ØAll over the world large fertile land and reliable fresh water sources are among the most important resources God has given to mankind. The 19 States of the North occupying about 75% of Nigeria’s landmass have more than half of the population and have two large rivers Niger and Benue flowing through them to the sea. But this vast land the people of the North are living on have never been developed with infrastructure. The Gowon regime created River Basin Authorities but successive governments never funded them well. Agriculture, livestock and solid minerals have never gotten reasonable funding and these are the only areas where the North has comparative advantage, for now.

ØRestructuring or improvement to our governance structure and process is never by its very nature one-generation affair. Every generation and every epoch throughout the recorded history of human civilisation had faced and surmounted different kinds of challenges. But there is no generation which can resolve all the challenges of its time. Politics it’s said is art of the possible.

ØSome of the problems and difficulties have to wait for successive generations to resolve. No human organisation is so good that it cannot be improved. So human civilisation progress incrementally as not all the things needed must be done at once. The saying that no force can stop an idea whose time has come is apt. Also it’s said that you strike the iron when it’s hot enough then you can bend it and shape it.

ØWhat we cannot agree on now our grandchildren can easily agree on in year 2050 or later, under different conditions, circumstances and attitudes of their time.

ØSo there is no need for threats, abuses, and overheating the polity and creating unnecessary tension and insecurity. There is a lot of wisdom in the saying that time heals. Both former Premier of Eastern Region, Dr.

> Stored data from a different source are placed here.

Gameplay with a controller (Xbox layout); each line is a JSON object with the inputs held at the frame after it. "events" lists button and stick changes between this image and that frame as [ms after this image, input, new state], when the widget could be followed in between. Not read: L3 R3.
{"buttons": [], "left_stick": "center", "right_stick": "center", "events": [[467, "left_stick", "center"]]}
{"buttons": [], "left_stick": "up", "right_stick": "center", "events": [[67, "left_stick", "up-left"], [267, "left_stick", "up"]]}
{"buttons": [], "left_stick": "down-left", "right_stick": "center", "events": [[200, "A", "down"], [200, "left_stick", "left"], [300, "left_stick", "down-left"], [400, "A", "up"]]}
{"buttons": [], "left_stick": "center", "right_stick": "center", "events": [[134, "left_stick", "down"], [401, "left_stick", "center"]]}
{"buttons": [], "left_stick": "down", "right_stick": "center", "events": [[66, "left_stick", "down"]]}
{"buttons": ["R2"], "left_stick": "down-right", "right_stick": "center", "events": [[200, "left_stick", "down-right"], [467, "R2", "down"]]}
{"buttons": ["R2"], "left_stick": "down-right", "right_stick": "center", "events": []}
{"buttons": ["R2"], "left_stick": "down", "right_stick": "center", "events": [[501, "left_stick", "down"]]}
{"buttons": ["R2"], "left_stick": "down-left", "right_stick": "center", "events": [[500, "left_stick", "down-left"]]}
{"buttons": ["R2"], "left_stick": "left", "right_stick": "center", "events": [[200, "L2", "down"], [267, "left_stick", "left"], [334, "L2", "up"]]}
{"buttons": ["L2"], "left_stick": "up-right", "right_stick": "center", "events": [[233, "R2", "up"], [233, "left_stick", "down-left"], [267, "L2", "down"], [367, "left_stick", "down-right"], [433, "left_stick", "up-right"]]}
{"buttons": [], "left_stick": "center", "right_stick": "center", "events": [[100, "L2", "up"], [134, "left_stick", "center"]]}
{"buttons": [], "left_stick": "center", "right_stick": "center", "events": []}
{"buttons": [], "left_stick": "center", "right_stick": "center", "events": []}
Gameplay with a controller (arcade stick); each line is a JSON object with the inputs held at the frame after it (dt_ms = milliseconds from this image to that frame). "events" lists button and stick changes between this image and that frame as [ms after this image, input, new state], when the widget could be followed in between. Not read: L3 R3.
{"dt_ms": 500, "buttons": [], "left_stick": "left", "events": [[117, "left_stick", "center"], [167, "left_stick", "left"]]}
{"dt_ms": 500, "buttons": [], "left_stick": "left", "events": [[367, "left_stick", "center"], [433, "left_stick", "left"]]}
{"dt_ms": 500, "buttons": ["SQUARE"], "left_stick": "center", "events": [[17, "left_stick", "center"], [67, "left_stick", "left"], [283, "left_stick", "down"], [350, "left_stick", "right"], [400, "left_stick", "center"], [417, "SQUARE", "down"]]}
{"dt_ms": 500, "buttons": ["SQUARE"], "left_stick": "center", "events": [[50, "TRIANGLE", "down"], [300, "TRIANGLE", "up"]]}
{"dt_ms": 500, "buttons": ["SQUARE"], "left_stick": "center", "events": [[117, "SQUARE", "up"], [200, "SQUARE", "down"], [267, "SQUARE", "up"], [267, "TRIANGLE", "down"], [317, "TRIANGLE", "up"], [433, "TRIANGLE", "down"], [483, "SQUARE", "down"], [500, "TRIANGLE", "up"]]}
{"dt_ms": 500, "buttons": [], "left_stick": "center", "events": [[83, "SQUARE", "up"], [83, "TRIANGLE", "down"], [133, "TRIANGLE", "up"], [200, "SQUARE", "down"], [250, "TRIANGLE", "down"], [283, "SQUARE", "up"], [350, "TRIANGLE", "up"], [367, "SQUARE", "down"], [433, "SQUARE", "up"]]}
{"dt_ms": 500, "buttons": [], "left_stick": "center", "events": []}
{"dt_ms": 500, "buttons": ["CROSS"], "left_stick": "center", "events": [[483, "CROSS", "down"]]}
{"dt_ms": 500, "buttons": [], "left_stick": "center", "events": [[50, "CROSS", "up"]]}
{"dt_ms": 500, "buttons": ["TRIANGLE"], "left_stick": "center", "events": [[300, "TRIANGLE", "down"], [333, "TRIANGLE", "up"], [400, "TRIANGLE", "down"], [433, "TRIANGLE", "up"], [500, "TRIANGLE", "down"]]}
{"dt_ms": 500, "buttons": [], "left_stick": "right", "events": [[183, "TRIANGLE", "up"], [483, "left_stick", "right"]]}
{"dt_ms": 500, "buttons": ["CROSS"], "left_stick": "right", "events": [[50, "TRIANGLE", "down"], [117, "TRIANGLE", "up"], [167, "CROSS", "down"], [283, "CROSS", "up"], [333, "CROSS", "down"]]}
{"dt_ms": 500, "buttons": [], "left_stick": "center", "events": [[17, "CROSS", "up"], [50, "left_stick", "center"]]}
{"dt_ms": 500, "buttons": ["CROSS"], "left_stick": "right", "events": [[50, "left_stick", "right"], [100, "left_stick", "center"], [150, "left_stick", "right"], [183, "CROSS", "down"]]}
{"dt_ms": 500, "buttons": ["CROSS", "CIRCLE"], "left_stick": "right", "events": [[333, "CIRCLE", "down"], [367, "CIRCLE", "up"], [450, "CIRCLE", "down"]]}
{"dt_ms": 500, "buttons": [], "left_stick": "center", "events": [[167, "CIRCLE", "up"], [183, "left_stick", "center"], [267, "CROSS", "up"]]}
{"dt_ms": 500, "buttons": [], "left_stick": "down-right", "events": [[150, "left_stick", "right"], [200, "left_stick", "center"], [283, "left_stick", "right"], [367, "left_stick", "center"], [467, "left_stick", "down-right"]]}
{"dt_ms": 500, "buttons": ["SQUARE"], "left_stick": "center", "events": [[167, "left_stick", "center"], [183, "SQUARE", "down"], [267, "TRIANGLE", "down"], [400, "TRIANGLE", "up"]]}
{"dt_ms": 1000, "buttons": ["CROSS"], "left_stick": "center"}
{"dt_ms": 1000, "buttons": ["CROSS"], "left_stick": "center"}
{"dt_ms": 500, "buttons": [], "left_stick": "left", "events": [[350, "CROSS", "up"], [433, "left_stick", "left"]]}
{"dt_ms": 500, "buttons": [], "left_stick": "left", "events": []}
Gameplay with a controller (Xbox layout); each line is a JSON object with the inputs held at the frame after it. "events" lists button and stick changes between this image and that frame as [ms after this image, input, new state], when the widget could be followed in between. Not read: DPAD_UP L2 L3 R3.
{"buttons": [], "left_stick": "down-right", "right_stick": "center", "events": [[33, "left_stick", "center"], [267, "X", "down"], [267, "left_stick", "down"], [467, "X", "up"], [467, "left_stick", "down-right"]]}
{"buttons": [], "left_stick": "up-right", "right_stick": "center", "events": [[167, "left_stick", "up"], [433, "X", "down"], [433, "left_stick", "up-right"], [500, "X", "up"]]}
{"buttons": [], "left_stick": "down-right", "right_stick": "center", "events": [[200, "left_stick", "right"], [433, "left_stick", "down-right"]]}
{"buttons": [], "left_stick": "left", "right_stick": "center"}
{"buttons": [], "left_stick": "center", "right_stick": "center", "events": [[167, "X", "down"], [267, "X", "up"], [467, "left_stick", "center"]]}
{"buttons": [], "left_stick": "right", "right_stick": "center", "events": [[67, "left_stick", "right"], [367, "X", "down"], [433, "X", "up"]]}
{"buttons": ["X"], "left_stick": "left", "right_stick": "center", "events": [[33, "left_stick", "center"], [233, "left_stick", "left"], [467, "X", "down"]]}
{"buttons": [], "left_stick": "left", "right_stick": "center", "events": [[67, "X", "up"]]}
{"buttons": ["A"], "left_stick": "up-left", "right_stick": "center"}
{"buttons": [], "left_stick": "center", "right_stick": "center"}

Azikwe and that of the Northern Region, Ahmadu Bello, rejected creation of states in their two regions but when God’s time came new leaders created the states.

ØSo let us agree on restructuring which is for now possible, generally accepted and not disruptive and leave the others to successive generations with right attitude to politics and governance they might have acquired at that time.

Finally, I may suggest that for fairness sake, let us have national consensus for creating just one and only one more state for the South east geopolitical zone and 100 more local governments to be distributed to deserving states throughout the country in both north and south. This will not be disruptive along with well-debated devolution of power to states and LGAs, local government autonomy and a new revenue allocation formula.